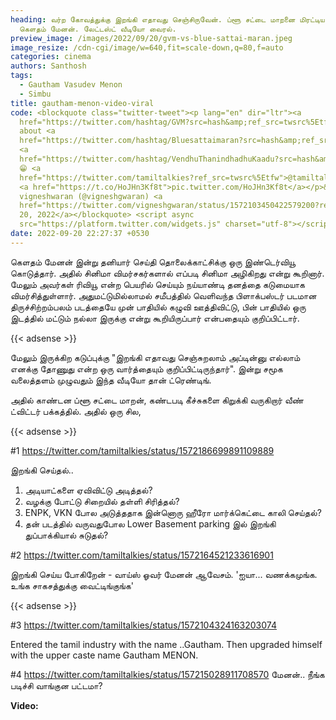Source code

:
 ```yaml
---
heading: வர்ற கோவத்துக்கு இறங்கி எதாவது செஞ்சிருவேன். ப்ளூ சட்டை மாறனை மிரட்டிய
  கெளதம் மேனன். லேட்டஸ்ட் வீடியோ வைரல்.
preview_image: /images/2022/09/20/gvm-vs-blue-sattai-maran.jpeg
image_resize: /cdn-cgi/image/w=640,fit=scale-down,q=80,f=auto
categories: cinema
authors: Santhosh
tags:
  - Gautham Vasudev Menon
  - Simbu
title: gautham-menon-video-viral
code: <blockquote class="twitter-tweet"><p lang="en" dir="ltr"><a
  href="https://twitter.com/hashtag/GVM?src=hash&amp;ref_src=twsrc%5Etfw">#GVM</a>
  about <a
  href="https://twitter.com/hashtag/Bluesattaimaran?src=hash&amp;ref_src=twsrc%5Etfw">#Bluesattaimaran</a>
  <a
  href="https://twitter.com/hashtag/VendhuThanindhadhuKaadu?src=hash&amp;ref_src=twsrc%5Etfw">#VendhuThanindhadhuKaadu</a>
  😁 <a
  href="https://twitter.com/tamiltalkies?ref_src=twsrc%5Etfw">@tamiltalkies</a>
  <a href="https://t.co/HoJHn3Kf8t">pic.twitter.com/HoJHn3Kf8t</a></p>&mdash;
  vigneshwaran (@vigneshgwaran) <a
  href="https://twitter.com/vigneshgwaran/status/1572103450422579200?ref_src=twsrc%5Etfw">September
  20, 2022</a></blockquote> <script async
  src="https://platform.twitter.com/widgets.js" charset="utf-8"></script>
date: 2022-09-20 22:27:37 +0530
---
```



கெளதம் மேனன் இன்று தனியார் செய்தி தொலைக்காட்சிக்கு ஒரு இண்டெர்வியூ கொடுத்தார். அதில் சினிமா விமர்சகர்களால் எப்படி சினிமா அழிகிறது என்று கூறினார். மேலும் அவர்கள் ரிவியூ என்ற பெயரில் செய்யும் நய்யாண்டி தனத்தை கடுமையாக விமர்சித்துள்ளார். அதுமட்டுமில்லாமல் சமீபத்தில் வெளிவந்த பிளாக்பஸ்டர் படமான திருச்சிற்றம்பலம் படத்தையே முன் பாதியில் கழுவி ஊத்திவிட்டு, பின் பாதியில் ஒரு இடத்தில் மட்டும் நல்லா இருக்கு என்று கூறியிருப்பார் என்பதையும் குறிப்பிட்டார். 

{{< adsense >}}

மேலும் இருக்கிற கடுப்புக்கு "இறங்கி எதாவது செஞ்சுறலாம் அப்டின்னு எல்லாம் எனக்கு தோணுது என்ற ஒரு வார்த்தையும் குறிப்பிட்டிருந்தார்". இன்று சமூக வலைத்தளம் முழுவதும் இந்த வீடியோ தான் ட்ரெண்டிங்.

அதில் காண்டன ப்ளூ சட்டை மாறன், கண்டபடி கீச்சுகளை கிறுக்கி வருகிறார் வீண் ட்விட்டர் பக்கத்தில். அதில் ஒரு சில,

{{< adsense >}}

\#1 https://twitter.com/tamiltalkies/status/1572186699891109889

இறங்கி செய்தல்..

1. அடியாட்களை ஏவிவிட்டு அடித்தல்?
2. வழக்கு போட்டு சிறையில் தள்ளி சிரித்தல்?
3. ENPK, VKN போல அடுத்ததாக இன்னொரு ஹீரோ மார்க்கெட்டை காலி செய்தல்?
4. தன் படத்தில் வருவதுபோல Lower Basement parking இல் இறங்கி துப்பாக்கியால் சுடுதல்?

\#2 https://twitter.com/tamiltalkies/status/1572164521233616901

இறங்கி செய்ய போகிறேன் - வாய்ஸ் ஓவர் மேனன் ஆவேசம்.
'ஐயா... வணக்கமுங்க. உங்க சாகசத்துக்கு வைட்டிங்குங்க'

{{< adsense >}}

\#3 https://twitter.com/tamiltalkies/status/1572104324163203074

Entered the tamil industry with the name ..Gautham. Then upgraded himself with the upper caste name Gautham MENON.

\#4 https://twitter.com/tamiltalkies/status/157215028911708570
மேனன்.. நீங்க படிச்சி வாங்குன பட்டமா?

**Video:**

### Exercise details
Output everything in the records above word for word, but not the pictures.

### Solution to this problem
Source code

:
 ```yaml
---
heading: வர்ற கோவத்துக்கு இறங்கி எதாவது செஞ்சிருவேன். ப்ளூ சட்டை மாறனை மிரட்டிய
  கெளதம் மேனன். லேட்டஸ்ட் வீடியோ வைரல்.
preview_image: /images/2022/09/20/gvm-vs-blue-sattai-maran.jpeg
image_resize: /cdn-cgi/image/w=640,fit=scale-down,q=80,f=auto
categories: cinema
authors: Santhosh
tags:
  - Gautham Vasudev Menon
  - Simbu
title: gautham-menon-video-viral
code: <blockquote class="twitter-tweet"><p lang="en" dir="ltr"><a
  href="https://twitter.com/hashtag/GVM?src=hash&amp;ref_src=twsrc%5Etfw">#GVM</a>
  about <a
  href="https://twitter.com/hashtag/Bluesattaimaran?src=hash&amp;ref_src=twsrc%5Etfw">#Bluesattaimaran</a>
  <a
  href="https://twitter.com/hashtag/VendhuThanindhadhuKaadu?src=hash&amp;ref_src=twsrc%5Etfw">#VendhuThanindhadhuKaadu</a>
  😁 <a
  href="https://twitter.com/tamiltalkies?ref_src=twsrc%5Etfw">@tamiltalkies</a>
  <a href="https://t.co/HoJHn3Kf8t">pic.twitter.com/HoJHn3Kf8t</a></p>&mdash;
  vigneshwaran (@vigneshgwaran) <a
  href="https://twitter.com/vigneshgwaran/status/1572103450422579200?ref_src=twsrc%5Etfw">September
  20, 2022</a></blockquote> <script async
  src="https://platform.twitter.com/widgets.js" charset="utf-8"></script>
date: 2022-09-20 22:27:37 +0530
---
```



கெளதம் மேனன் இன்று தனியார் செய்தி தொலைக்காட்சிக்கு ஒரு இண்டெர்வியூ கொடுத்தார். அதில் சினிமா விமர்சகர்களால் எப்படி சினிமா அழிகிறது என்று கூறினார். மேலும் அவர்கள் ரிவியூ என்ற பெயரில் செய்யும் நய்யாண்டி தனத்தை கடுமையாக விமர்சித்துள்ளார். அதுமட்டுமில்லாமல் சமீபத்தில் வெளிவந்த பிளாக்பஸ்டர் படமான திருச்சிற்றம்பலம் படத்தையே முன் பாதியில் கழுவி ஊத்திவிட்டு, பின் பாதியில் ஒரு இடத்தில் மட்டும் நல்லா இருக்கு என்று கூறியிருப்பார் என்பதையும் குறிப்பிட்டார். 

{{< adsense >}}

மேலும் இருக்கிற கடுப்புக்கு "இறங்கி எதாவது செஞ்சுறலாம் அப்டின்னு எல்லாம் எனக்கு தோணுது என்ற ஒரு வார்த்தையும் குறிப்பிட்டிருந்தார்". இன்று சமூக வலைத்தளம் முழுவதும் இந்த வீடியோ தான் ட்ரெண்டிங்.

அதில் காண்டன ப்ளூ சட்டை மாறன், கண்டபடி கீச்சுகளை கிறுக்கி வருகிறார் வீண் ட்விட்டர் பக்கத்தில். அதில் ஒரு சில,

{{< adsense >}}

\#1 https://twitter.com/tamiltalkies/status/1572186699891109889

இறங்கி செய்தல்..

1. அடியாட்களை ஏவிவிட்டு அடித்தல்?
2. வழக்கு போட்டு சிறையில் தள்ளி சிரித்தல்?
3. ENPK, VKN போல அடுத்ததாக இன்னொரு ஹீரோ மார்க்கெட்டை காலி செய்தல்?
4. தன் படத்தில் வருவதுபோல Lower Basement parking இல் இறங்கி துப்பாக்கியால் சுடுதல்?

\#2 https://twitter.com/tamiltalkies/status/1572164521233616901

இறங்கி செய்ய போகிறேன் - வாய்ஸ் ஓவர் மேனன் ஆவேசம்.
'ஐயா... வணக்கமுங்க. உங்க சாகசத்துக்கு வைட்டிங்குங்க'

{{< adsense >}}

\#3 https://twitter.com/tamiltalkies/status/1572104324163203074

Entered the tamil industry with the name ..Gautham. Then upgraded himself with the upper caste name Gautham MENON.

\#4 https://twitter.com/tamiltalkies/status/157215028911708570
மேனன்.. நீங்க படிச்சி வாங்குன பட்டமா?

**Video:**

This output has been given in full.